Conclusion: What Golf Club to Use?
Since moving back to Hong Kong I don’t get to golf near enough anymore. I really miss it. But I find answering people’s questions on Christianity a lot like golfing. In golf I have to size up the ball’s position (fairway or rough) and distance from the green while keeping in mind surrounding hazards.

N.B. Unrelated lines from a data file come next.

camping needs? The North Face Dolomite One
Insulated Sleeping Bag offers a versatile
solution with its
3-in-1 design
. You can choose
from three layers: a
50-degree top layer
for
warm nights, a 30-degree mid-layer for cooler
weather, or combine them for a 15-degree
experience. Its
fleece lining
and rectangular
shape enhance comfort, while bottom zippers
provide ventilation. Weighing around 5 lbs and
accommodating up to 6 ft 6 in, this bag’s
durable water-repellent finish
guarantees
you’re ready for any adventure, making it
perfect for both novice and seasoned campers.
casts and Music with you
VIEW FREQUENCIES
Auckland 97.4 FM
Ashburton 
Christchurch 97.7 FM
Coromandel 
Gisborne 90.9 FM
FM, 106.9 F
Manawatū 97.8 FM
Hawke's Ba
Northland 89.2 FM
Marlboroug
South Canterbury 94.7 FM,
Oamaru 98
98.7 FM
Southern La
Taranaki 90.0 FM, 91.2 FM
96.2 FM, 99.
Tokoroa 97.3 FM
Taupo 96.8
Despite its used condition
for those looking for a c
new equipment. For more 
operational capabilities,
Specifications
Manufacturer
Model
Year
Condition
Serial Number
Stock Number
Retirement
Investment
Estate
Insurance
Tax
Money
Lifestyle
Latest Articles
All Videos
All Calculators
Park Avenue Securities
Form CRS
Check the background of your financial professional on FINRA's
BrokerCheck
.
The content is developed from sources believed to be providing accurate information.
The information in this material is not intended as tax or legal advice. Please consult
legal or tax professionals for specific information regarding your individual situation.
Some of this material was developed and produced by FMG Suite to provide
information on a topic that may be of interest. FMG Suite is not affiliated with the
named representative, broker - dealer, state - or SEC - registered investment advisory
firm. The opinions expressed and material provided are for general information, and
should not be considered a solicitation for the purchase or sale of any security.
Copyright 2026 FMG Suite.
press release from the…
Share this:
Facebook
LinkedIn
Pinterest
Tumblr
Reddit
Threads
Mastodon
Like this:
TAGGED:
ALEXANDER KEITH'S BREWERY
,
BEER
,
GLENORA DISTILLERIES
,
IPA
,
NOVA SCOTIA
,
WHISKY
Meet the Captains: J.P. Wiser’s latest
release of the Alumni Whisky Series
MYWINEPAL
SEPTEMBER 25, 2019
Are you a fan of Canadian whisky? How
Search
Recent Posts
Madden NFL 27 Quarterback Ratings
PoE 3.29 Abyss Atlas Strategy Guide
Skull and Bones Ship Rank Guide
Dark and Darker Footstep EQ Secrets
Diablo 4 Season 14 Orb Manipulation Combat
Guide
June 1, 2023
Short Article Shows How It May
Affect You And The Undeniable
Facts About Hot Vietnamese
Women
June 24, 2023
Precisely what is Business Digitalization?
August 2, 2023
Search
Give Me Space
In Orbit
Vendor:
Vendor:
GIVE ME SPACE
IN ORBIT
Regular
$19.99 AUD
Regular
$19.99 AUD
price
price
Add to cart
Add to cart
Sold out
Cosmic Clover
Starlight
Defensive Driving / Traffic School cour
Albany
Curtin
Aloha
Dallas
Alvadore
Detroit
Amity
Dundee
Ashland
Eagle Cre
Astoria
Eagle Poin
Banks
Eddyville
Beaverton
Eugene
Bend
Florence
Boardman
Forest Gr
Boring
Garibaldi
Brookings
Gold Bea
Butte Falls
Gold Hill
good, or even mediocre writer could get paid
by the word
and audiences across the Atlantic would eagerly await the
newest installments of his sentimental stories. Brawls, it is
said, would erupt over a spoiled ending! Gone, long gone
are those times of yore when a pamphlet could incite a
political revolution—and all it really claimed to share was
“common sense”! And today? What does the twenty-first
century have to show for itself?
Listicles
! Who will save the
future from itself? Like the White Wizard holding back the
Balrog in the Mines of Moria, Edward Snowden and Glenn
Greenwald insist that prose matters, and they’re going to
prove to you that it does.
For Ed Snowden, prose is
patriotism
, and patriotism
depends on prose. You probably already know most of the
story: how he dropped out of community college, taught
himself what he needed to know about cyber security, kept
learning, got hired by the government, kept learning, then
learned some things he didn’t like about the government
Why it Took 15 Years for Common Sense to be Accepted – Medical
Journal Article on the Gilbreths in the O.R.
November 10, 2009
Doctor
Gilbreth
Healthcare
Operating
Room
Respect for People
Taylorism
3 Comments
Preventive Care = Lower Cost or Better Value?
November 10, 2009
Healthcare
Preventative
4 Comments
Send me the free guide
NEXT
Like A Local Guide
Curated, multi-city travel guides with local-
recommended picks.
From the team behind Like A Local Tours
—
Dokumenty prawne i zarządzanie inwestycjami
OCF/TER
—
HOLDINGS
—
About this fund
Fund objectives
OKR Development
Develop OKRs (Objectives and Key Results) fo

I then select the club that will best get me closest to the pin but I often have to make a decision on whether to “play it safe” or “go for it”. Playing it safe means pulling out the 7 iron and keeping it straight down the middle…but not very far.
“Going for it” means pulling out the “Big Dog” club and hitting the ball farther and more spectacularly…albeit with a much bigger chance of going into a hazard.
When people pose theological questions to me I have to quickly size them up:
* What is their age?
* What is their faith history?
* What is the underlying motivation? (genuine or antagonistic)
* How tidy are their “boxes”?
* If they are a Christian, how long?
* What country or region do they come from?
Among others this allows me to determine the answer that will best bring Life to the person and to the encounter.
If the person is a bit older and been a Christian a long time I just may keep the ball down the middle of the fairway and away from any “trouble”.
If it is an inquisitive person without a lot of religious boxes I might just choose a club with a little longer distance in it.
Back again to the waiter I met in Shanghai, I could have answered either “American” or “Hong Kong” and both would have been an honest and correct answer. If I had answered “American” he would have smiled with knowing satisfaction. But I chose in that moment to pull the golf club marked “Hong Kong”, swing for the green, and give him an answer that would expand his world just a little bit farther.
2000 years later Jesus is still saying, “Those that can accept it, should accept it.”
It will overturn some tidy boxes but it’s an exciting ride.